La tecnología y el tiempo nos han devuelto al mundo más o menos normal en el que el dibujo animado tiene su propia poética. Lejos está aquel fúnebre 2004 donde Garfield, el gato perezoso y obeso creado por Jim Davis, intentó ser animación realista entre actores de carne y hueso y con la voz de (digno, a pesar de todo) Bill Murray. Después de secuelas y otras animaciones hechas a las apuradas, llegó la película que podría hacerse hoy sobre el personaje. Garfield: fuera de casa tiene lo suyo y funciona bien, el espectador se divertirá de acuerdo con lo que su humor le dicte. Hay buenos gags, pero la mayoría depende, justamente, del diseño.
Este es en parte un film de origen: vemos cómo el pequeñísimo Garfield encuentra a Jon, que será su amo, cómo mucho después -ya convertido en el gato que conocemos- se reencuentra con su verdadero padre, y cómo esto lleva a una aventura que implica un viaje. Coloca, pues, al personaje fuera del ambiente que le conocemos: no hay personaje más dueño de su propia casa que esta enorme bola de pelos. El tema es, en realidad, triste: la reconciliación de un hijo con un padre al que desconoce. En ciertos momentos, esto funciona bien y hasta conmueve; en otros, la necesidad del gag diluye el efecto. La rareza de la película consiste en el deseo de combinar una buena historia con cierta densidad y respetar no solo el diseño de personajes que creó Jim Davis -eso es preciso, calco de hecho- sino también la manera gráfica de representar las acciones. Los momentos más cómicos tienen que ver, justamente, con lo repentino, el montaje, los gestos apresurados y ridículos que son el alma de la tira y aquí se combinan con la mejor tradición del cartoon estadounidense. Son esos momentos los que generan algo más que un simple cuento para toda la familia llevado adelante con tecnología y brío.
Con el tiempo justo
El realizador Mark Dindal ha realizado, hace dos décadas y pico, una genialidad para Disney, Las locuras del emperador. Pero también le ha tocado hacer la peor película animada de la firma, Chicken Little. Sin embargo, en ambas demostró que su poder está en la caricatura y probablemente tal sea el motivo por el que es el adecuado para Garfield, que siempre fue una sátira de la vida suburbana desde los ojos más perezosos posibles. La obligación de llevar la acción a un “afuera” obliga a crear situaciones y, al mismo tiempo, respetar las reglas del personaje. Tal fin está logrado, y si la película -sin descollar- cumple con el contrato de divertir al espectador y proveerlo de emociones, es porque Dindal posee la precisión necesaria para que los movimientos y las escenas tengan el tiempo justo en pantalla. La comedia, se sabe, es cuestión de timing.

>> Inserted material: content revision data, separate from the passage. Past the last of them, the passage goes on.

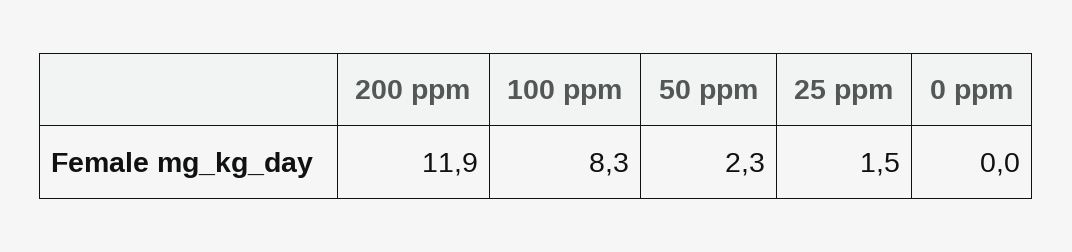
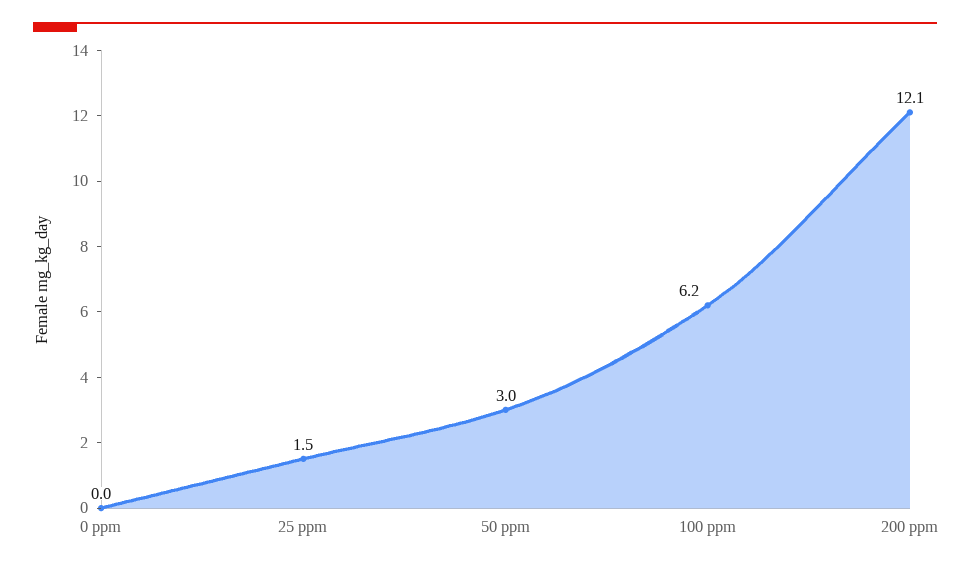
  {
-   "200 ppm": 11.9,
+   "200 ppm": 12.1,
-   "100 ppm": 8.3,
+   "100 ppm": 6.2,
-   "50 ppm": 2.3,
+   "50 ppm": 3,
    "25 ppm": 1.5,
    "0 ppm": 0
  }

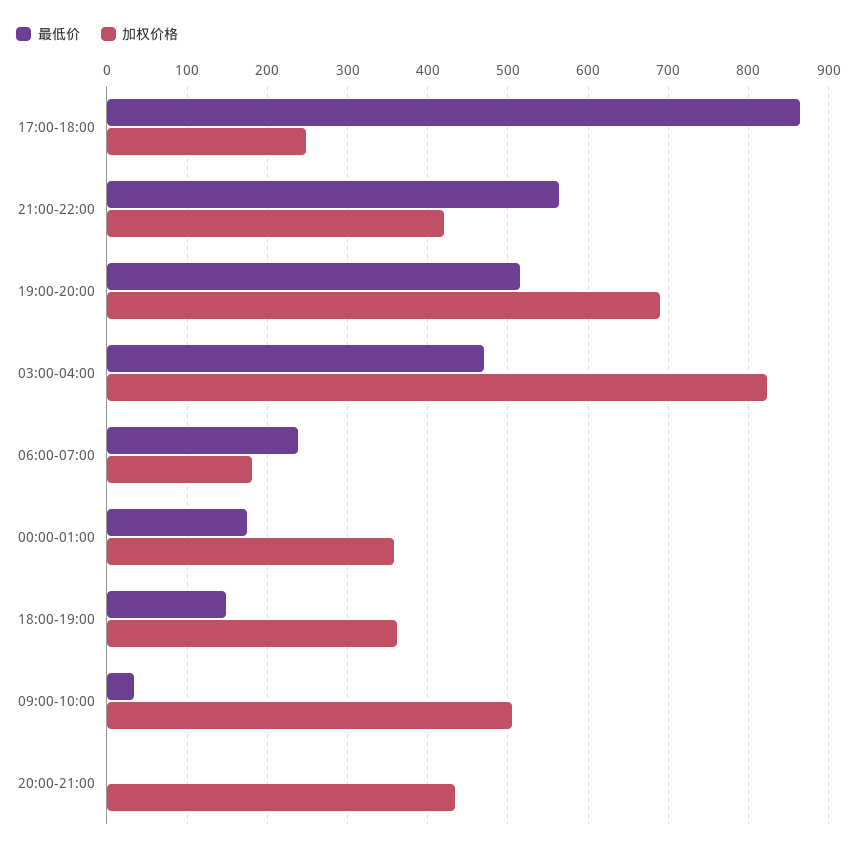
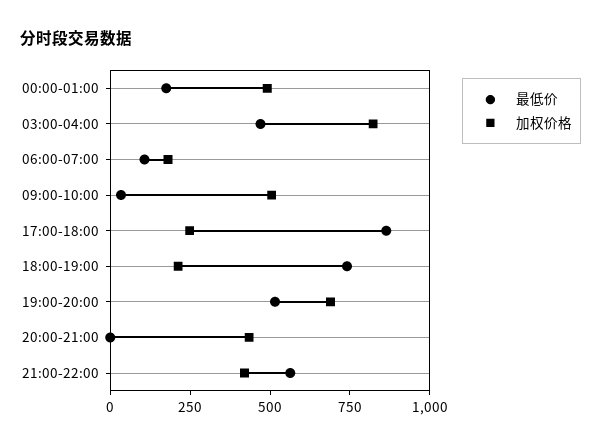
  {
    "最低价": {
      "17:00-18:00": 860,
      "21:00-22:00": 560,
      "19:00-20:00": 520,
      "03:00-04:00": 470,
-     "06:00-07:00": 240,
+     "06:00-07:00": 100,
      "00:00-01:00": 180,
-     "18:00-19:00": 150,
+     "18:00-19:00": 750,
      "09:00-10:00": 30,
      "20:00-21:00": 0
    },
    "加权价格": {
      "17:00-18:00": 250,
      "21:00-22:00": 420,
      "19:00-20:00": 690,
      "03:00-04:00": 820,
      "06:00-07:00": 180,
-     "00:00-01:00": 360,
+     "00:00-01:00": 500,
-     "18:00-19:00": 360,
+     "18:00-19:00": 200,
      "09:00-10:00": 500,
      "20:00-21:00": 430
    }
  }

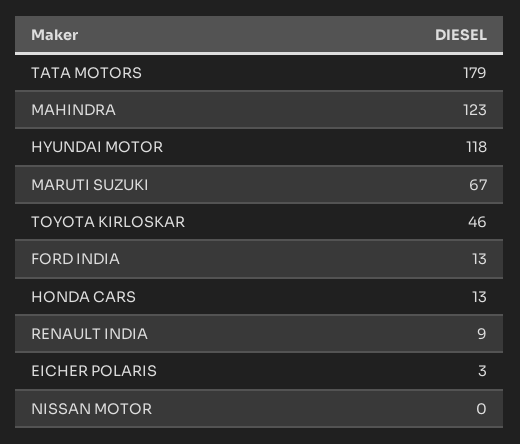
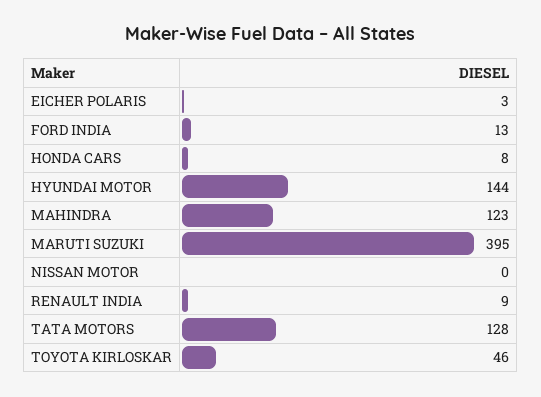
  {
-   "TATA MOTORS": 179,
+   "TATA MOTORS": 128,
    "MAHINDRA": 123,
-   "HYUNDAI MOTOR": 118,
+   "HYUNDAI MOTOR": 144,
-   "MARUTI SUZUKI": 67,
+   "MARUTI SUZUKI": 395,
    "TOYOTA KIRLOSKAR": 46,
    "FORD INDIA": 13,
-   "HONDA CARS": 13,
+   "HONDA CARS": 8,
    "RENAULT INDIA": 9,
    "EICHER POLARIS": 3,
    "NISSAN MOTOR": 0
  }

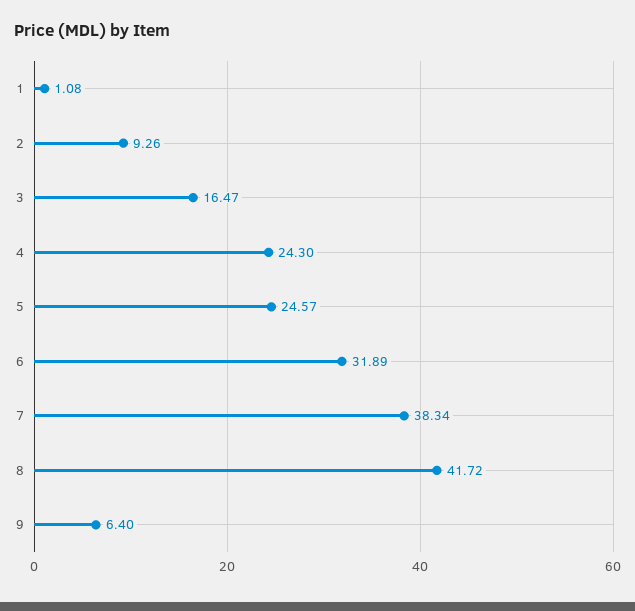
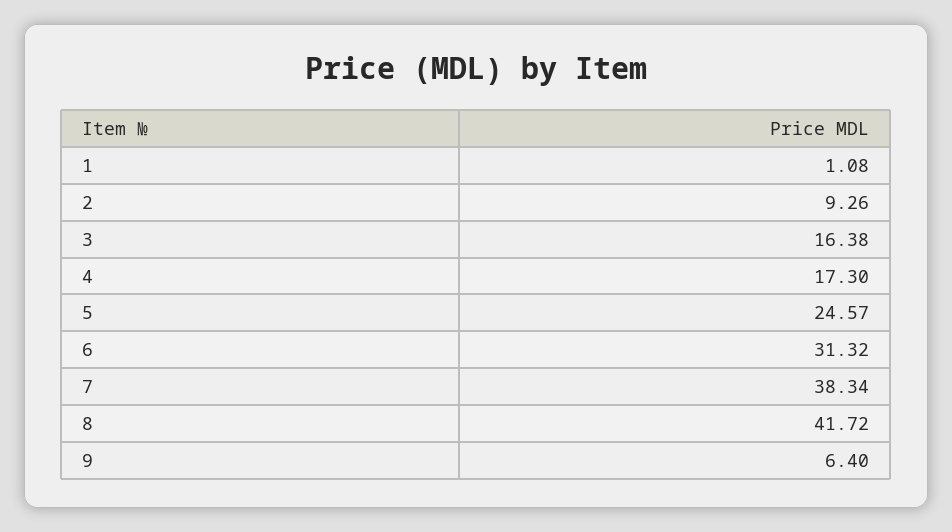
  {
    "1": 1.08,
    "2": 9.26,
-   "3": 16.47,
+   "3": 16.38,
-   "4": 24.3,
+   "4": 17.3,
    "5": 24.57,
-   "6": 31.89,
+   "6": 31.32,
    "7": 38.34,
    "8": 41.72,
    "9": 6.4
  }

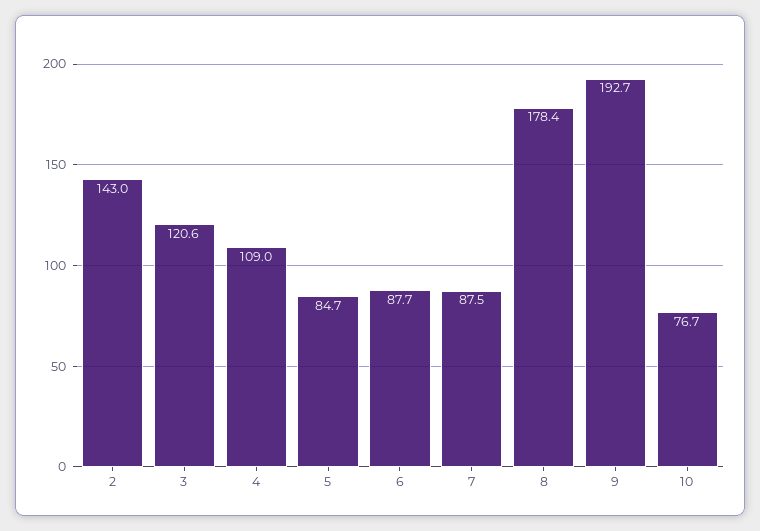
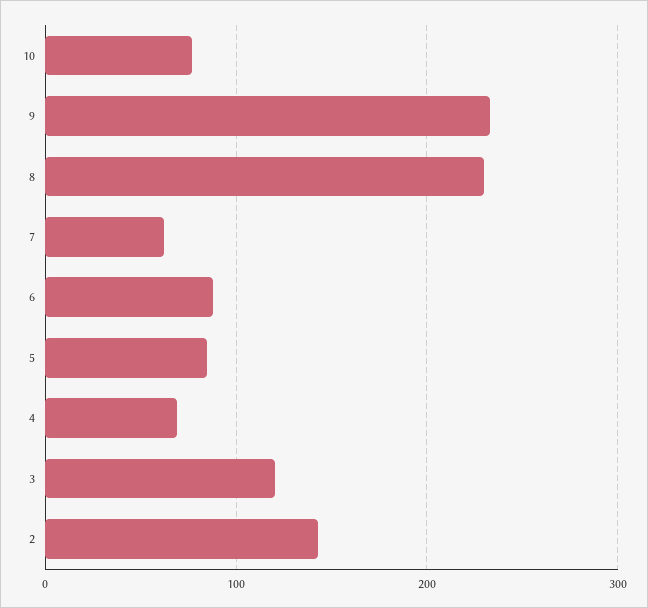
  {
    "2": 143,
    "3": 120.6,
-   "4": 109,
+   "4": 70,
    "5": 84.7,
    "6": 87.7,
-   "7": 87.5,
+   "7": 60,
-   "8": 178.4,
+   "8": 230,
-   "9": 192.7,
+   "9": 230,
    "10": 76.7
  }

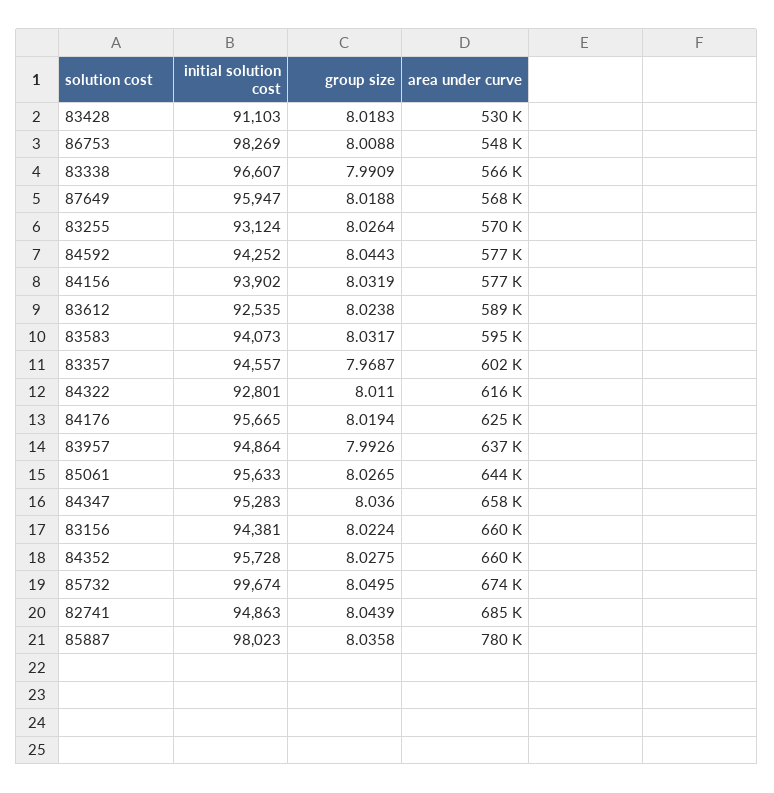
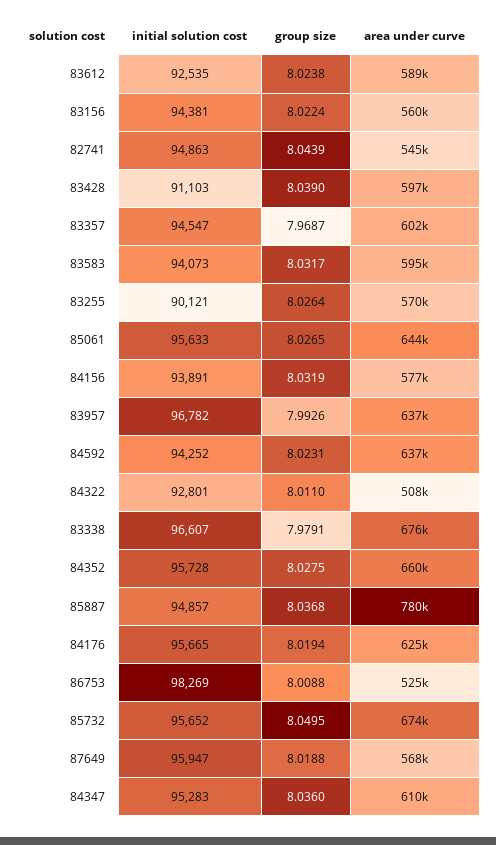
  {
    "initial solution cost": {
      "83428": 91103,
      "86753": 98269,
      "83338": 96607,
      "87649": 95947,
-     "83255": 93124,
+     "83255": 90121,
      "84592": 94252,
-     "84156": 93902,
+     "84156": 93891,
      "83612": 92535,
      "83583": 94073,
-     "83357": 94557,
+     "83357": 94547,
      "84322": 92801,
      "84176": 95665,
-     "83957": 94864,
+     "83957": 96782,
      "85061": 95633,
      "84347": 95283,
      "83156": 94381,
      "84352": 95728,
-     "85732": 99674,
+     "85732": 95652,
      "82741": 94863,
-     "85887": 98023
+     "85887": 94857
    },
    "group size": {
-     "83428": 8.0183,
+     "83428": 8.039,
      "86753": 8.0088,
-     "83338": 7.9909,
+     "83338": 7.9791,
      "87649": 8.0188,
      "83255": 8.0264,
-     "84592": 8.0443,
+     "84592": 8.0231,
      "84156": 8.0319,
      "83612": 8.0238,
      "83583": 8.0317,
      "83357": 7.9687,
      "84322": 8.011,
      "84176": 8.0194,
      "83957": 7.9926,
      "85061": 8.0265,
      "84347": 8.036,
      "83156": 8.0224,
      "84352": 8.0275,
      "85732": 8.0495,
      "82741": 8.0439,
-     "85887": 8.0358
+     "85887": 8.0368
    },
    "area under curve": {
-     "83428": 530000,
+     "83428": 597000,
-     "86753": 548000,
+     "86753": 525000,
-     "83338": 566000,
+     "83338": 676000,
      "87649": 568000,
      "83255": 570000,
-     "84592": 577000,
+     "84592": 637000,
      "84156": 577000,
      "83612": 589000,
      "83583": 595000,
      "83357": 602000,
-     "84322": 616000,
+     "84322": 508000,
      "84176": 625000,
      "83957": 637000,
      "85061": 644000,
-     "84347": 658000,
+     "84347": 610000,
-     "83156": 660000,
+     "83156": 560000,
      "84352": 660000,
      "85732": 674000,
-     "82741": 685000,
+     "82741": 545000,
      "85887": 780000
    }
  }

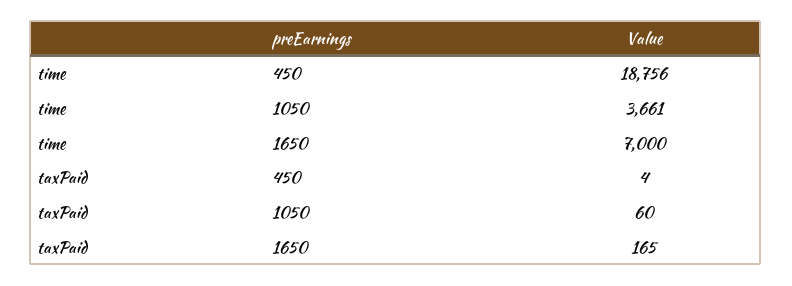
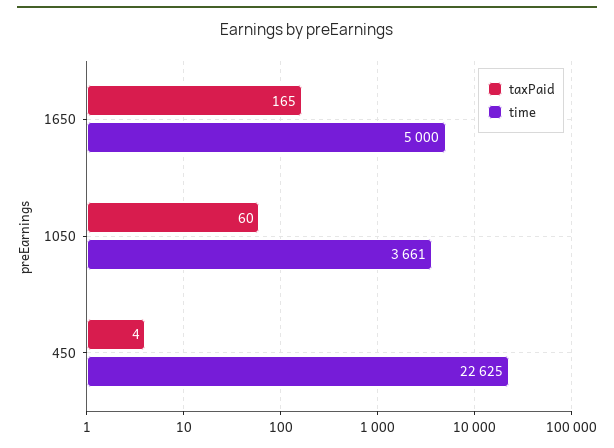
  {
    "time": {
-     "450": 18756,
+     "450": 22625,
      "1050": 3661,
-     "1650": 7000
+     "1650": 5000
    },
    "taxPaid": {
      "450": 4,
      "1050": 60,
      "1650": 165
    }
  }

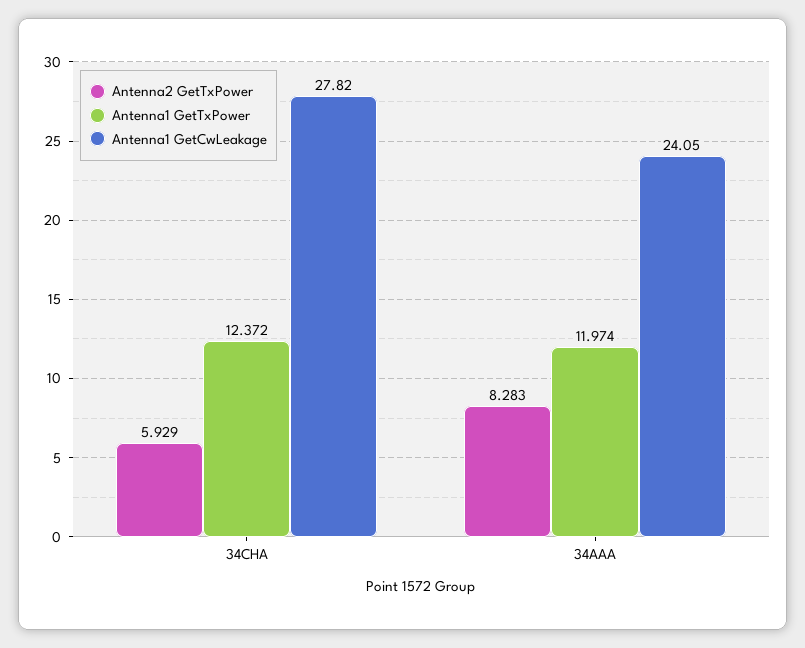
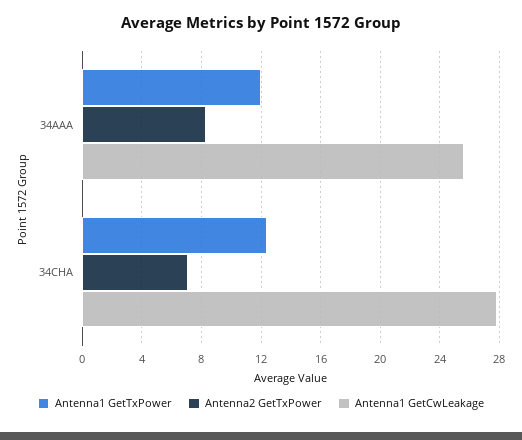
  {
    "Antenna2 GetTxPower": {
-     "34CHA": 5.929,
+     "34CHA": 7,
      "34AAA": 8.283
    },
    "Antenna1 GetTxPower": {
      "34CHA": 12.372,
      "34AAA": 11.974
    },
    "Antenna1 GetCwLeakage": {
      "34CHA": 27.82,
-     "34AAA": 24.05
+     "34AAA": 25.5
    }
  }

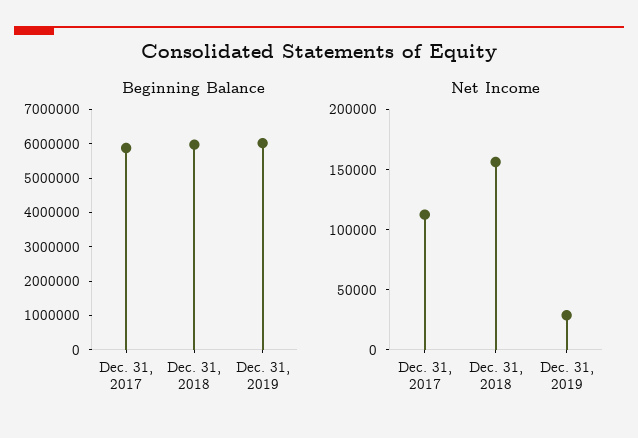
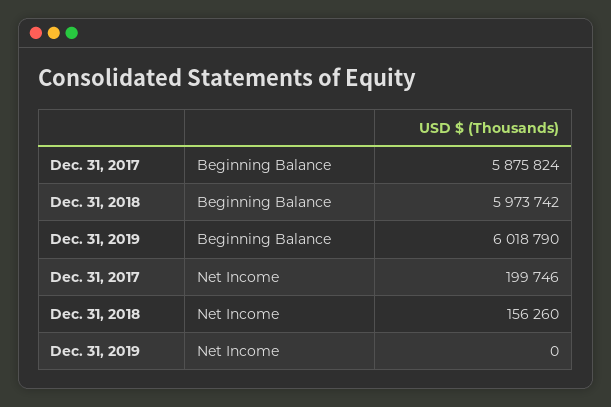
  {
    "Beginning Balance": {
      "Dec. 31, 2017": 5875824,
      "Dec. 31, 2018": 5973742,
      "Dec. 31, 2019": 6018790
    },
    "Net Income": {
-     "Dec. 31, 2017": 110000,
+     "Dec. 31, 2017": 199746,
      "Dec. 31, 2018": 156260,
-     "Dec. 31, 2019": 30000
+     "Dec. 31, 2019": 0
    }
  }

Sin embargo, hay algo que parece no estar del todo bien en la película. La doble obligación de resolver un punto de partida a todas luces angustiante (aunque el tratamiento sea ligero) y de respetar un canon demasiado establecido alrededor de lo que es no sólo una criatura de la ficción perfectamente establecida, sino también un producto con sus propias características. Garfield odia los lunes: debemos saber por qué odia los lunes (de paso, ¿es preciso saber por qué cualquiera odia los lunes?). Garfield ama la lasagna: se explica cómo se ha convertido en lasagnómano. Garfield sostiene una relación de amor-uso con el perro Odie: también hay que ponerlo lo más posible (aunque, digamos todo, Odie tiene no pocos momentos de dignidad y heroísmo). No falta casi ninguno de los personajes de base (que no son demasiados, aunque sí faltan algunos que el historietista fue agregando con el tiempo) ni uno solo de los ya lugares comunes que adornan al personaje. Este catálogo suele volver autónomas (es decir, innecesarias para el relato) varias secuencias y le quita profundidad a lo que debería tenerla. En este sentido, este filme sobre y con Garfield dice mucho más sobre el estado del cine masivo que de lo que busca contar. Debe haber una secuencia de acción heroica, cuanto más barroca, mejor; deben respetarse todas las señales de la marca, por muy redundantes que resulten; debe proveerse de toda clase de diversiones y de formas de la emoción, porque el público es amplio (debe serlo). Y el cuento, el relato, aquello que debería llevarnos de las narices, se resiente. Queda la habilidad de, con tal fórmula, encontrar los momentos en los que el humor es el justo y el espectador da rienda suelta a la risa o a la lágrima: si es por cuestión de porcentajes, esto queda saldado lo suficiente como para que no haya decepciones. Que es, ni más ni menos, lo que exige el espectador cinematográfico de hoy. Es paradójico, finalmente, que una película que saca al más perezoso de los personajes de su casa sea lo más parecido a un hogar totalmente seguro.